Chief Minister Andrew Barr has labelled Alistair Coe an "economic lightweight", as the Labor and Liberal leaders kicked-off the final week of the ACT election campaign brawling over the cost of their policies.
A day after Mr Coe hopped into the ring to sell his plan to deliver a "knockout blow" to cost of living pressure, Mr Barr used his own boxing analogy on Monday morning to attack his opponent's economic credentials.
The Liberals had earlier claimed a re-elected Labor-Greens coalition would need $2.5 billion to pay for their election commitments.
The Liberals arrived at the $2.5 billion figure by combining the estimated cost of all policies announced by Labor and the Greens during the campaign.
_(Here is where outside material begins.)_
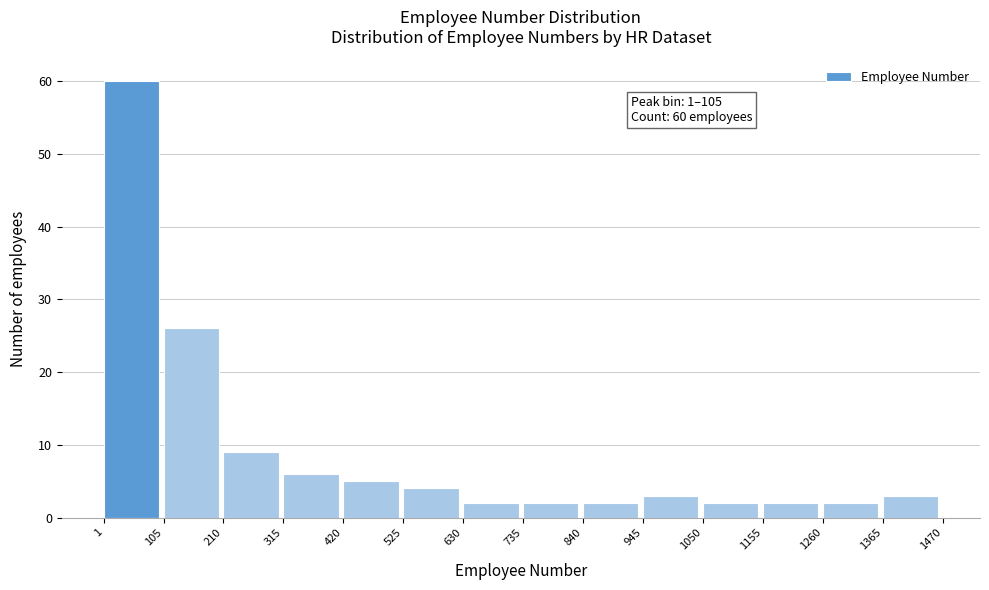

Over which range of the x-axis is the bar tallest?

1 to 105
They made the claim despite the fact the two parties are separate, and many of the Greens' policies wouldn't be delivered even if they formed government with Labor.
In a statement which had echoes of Scott Morrison's ultimately effective attacks on Bill Shorten during last year's federal election campaign, Mr Coe said imposing higher taxes was in Labor's "DNA, it's just what they do".
Mr Barr said his opponent's statement showed "what an economic lightweight he is".
Mr Barr said the Liberals' claim that Labor had not been transparent about how its policies would be funded was wrong.
He said most of the commitments would be funded through money which had already been set aside in the ACT budget. On top of that amount, Labor had committed an extra $130 million in recurrent spending and $320 million on infrastructure works over the next four years.
A re-elected Labor government would lift residential and commercial rates at an average of 3.75 per cent from next financial year, but Mr Barr has ruled out imposing new government taxes or charges.
The Chief Minister said Labor's promises were far more "responsible" and "deliverable" than what has been put forward by the Liberals', who are pinning their hopes on enormous and rapid population growth to fund $1.1 billion worth of election commitments.
"We are not suggesting in this campaign that you can somehow magically slash government revenues, improve government services, not borrow any more money and still somehow end up in a better fiscal and economic position," Mr Barr said.
"It shows what an economic lightweight Alistair Coe is."
Asked if he was concerned the Canberra Liberals' tactics could prove as successful as it did last year for the Coalition, Mr Barr said ACT voters were smart and would see through Mr Coe's "Trump-like statements".
He offered a similar response when asked what he made of Mr Coe's series of campaign stunts in the past week, which included "freezing" a rates bill inside the cool room of a Hume food wholesaler.
"If people are going to base their vote on stunts, and base their votes on a complete absence of coherent economic policy, then that is their choice," Mr Barr said.
"Canberrans are smart. This is the best educated electorate in the nation. It's an electorate that asks questions and expects proper answers."